So I think having looked into this more, pretty much anybody at my level and even a small company
This has, this has leveled up in the last few months where you're like, this can potentially do everything, but anything that touches security and then it's anything that's a giant code base.
So like some of our YouTube commenters were saying, okay, I work at a giant SAS company.
I work at this company with a huge database and they're saying it can't do, it cannot handle this.
So there's very much still a limit at which this stuff is just not effective.
But in this, you know, they're like these, I think growing tiers at which people are like, whoa, this stuff is 100%.
So here I think is another, it gets a little higher level, but what are some downsides of people continuing to use these tools in the ways that we're talking about?
The first is a concept called de-skilling.
So we've essentially alluded to this, but the idea is that if you offload your critical thinking to an AI, your skills actually degrade.
So I found a paper, AI-induced de-skilling in medicine.
And there's a whole bunch of evidence that doctors who use AI to do decision-making in a medical environment
actively lose the ability to make those same tasks without AI.
Quote, automation gradually erodes human expertise.

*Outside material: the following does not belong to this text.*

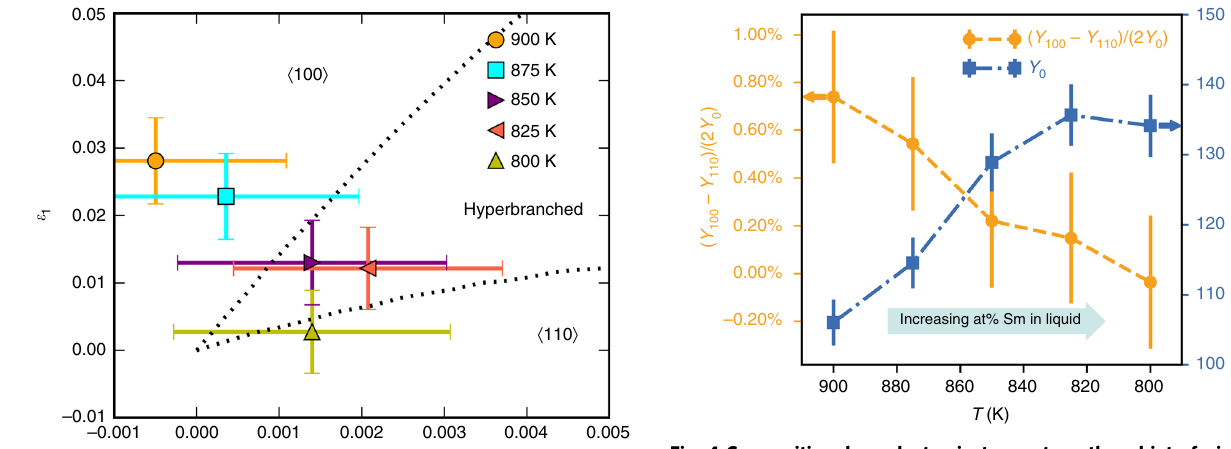
Fig. 4 Composition-dependent anisotropy strength and interfacial free energy. The data used are the same as those in Fig. 3. When plotted this way, it shows that the effect of Sm is to drastically reduce the anisotropy strength, meaning that the preference for h 110 i vs h 100 i dendrites discussed in relation to Fig. 3 is small. The error bars are calculated based on propagation of stiffness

Critical processes become increasingly vulnerable as reliance on AI becomes entrenched and the necessary skills to operate without it are forgotten.
There's another study that looked at doctors who do colonoscopies in Poland, tested three months of them just like digging in there for answers without AI.
And then used AI assistance for three months.
Think of the Polish colonoscopy doctors in America.
So, okay, the doctors doing this after three months of AI usage, their ability to detect this without AI dropped 6%.
They just became measurably, concretely, substantially worse at their job without AI after they'd used it for a period.